[Brief]: Leaving out the images, please output every entry exactly as it appears.

------------------------------------------------------------------------

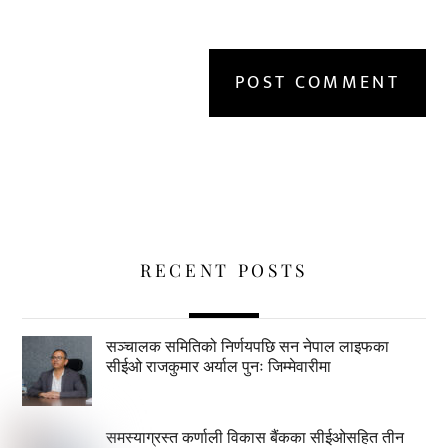
RECENT POSTS
सञ्चालक समितिको निर्णयपछि सन नेपाल लाइफका
सीईओ राजकुमार अर्याल पुनः जिम्मेवारीमा
समस्याग्रस्त कर्णाली विकास बैंकका सीईओसहित तीन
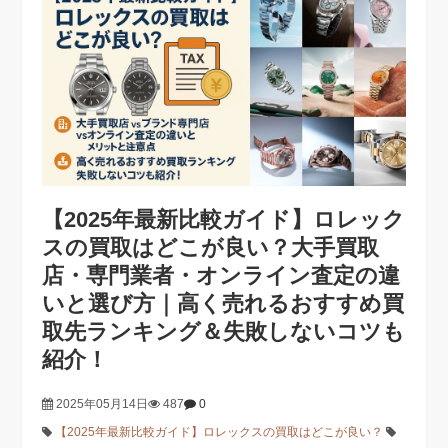
【2025年最新比較ガイド】ロレック
スの買取はどこが良い？大手買取
店・専門業者・オンライン査定の違
いと選び方｜高く売れるおすすめ買
取先ランキング＆失敗しないコツも
紹介！
2025年05月14日
487
0
【2025年最新比較ガイド】ロレックスの買取はどこが良い？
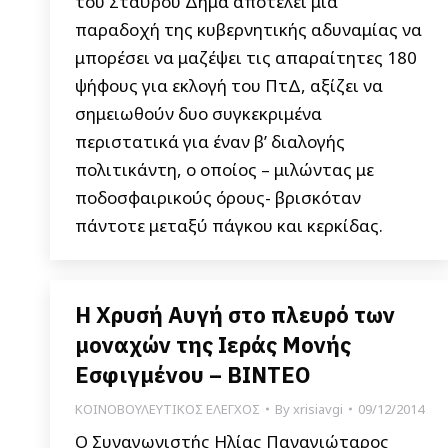
του Σταύρου Δήμα αποτελεί μια
παραδοχή της κυβερνητικής αδυναμίας να
μπορέσει να μαζέψει τις απαραίτητες 180
ψήφους για εκλογή του ΠτΔ, αξίζει να
σημειωθούν δυο συγκεκριμένα
περιστατικά για έναν β’ διαλογής
πολιτικάντη, ο οποίος – μιλώντας με
ποδοσφαιρικούς όρους- βρισκόταν
πάντοτε μεταξύ πάγκου και κερκίδας.
Η Χρυσή Αυγή στο πλευρό των
μοναχών της Ιεράς Μονής
Εσφιγμένου – ΒΙΝΤΕΟ
ΚΟΙΝΟΒΟΥΛΕΥΤΙΚΟΣ ΕΛΕΓΧΟΣ
By
xrisiavgi
09/12/2014
Ο Συναγωνιστής Ηλίας Παναγιώταρος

------------------------------------------------------------------------

[Response]:
RECENT POSTS
सञ्चालक समितिको निर्णयपछि सन नेपाल लाइफका
सीईओ राजकुमार अर्याल पुनः जिम्मेवारीमा
समस्याग्रस्त कर्णाली विकास बैंकका सीईओसहित तीन
【2025年最新比較ガイド】ロレック
スの買取はどこが良い？大手買取
店・専門業者・オンライン査定の違
いと選び方｜高く売れるおすすめ買
取先ランキング＆失敗しないコツも
紹介！
2025年05月14日
487
0
【2025年最新比較ガイド】ロレックスの買取はどこが良い？
του Σταύρου Δήμα αποτελεί μια
παραδοχή της κυβερνητικής αδυναμίας να
μπορέσει να μαζέψει τις απαραίτητες 180
ψήφους για εκλογή του ΠτΔ, αξίζει να
σημειωθούν δυο συγκεκριμένα
περιστατικά για έναν β’ διαλογής
πολιτικάντη, ο οποίος – μιλώντας με
ποδοσφαιρικούς όρους- βρισκόταν
πάντοτε μεταξύ πάγκου και κερκίδας.
Η Χρυσή Αυγή στο πλευρό των
μοναχών της Ιεράς Μονής
Εσφιγμένου – ΒΙΝΤΕΟ
ΚΟΙΝΟΒΟΥΛΕΥΤΙΚΟΣ ΕΛΕΓΧΟΣ
By
xrisiavgi
09/12/2014
Ο Συναγωνιστής Ηλίας Παναγιώταρος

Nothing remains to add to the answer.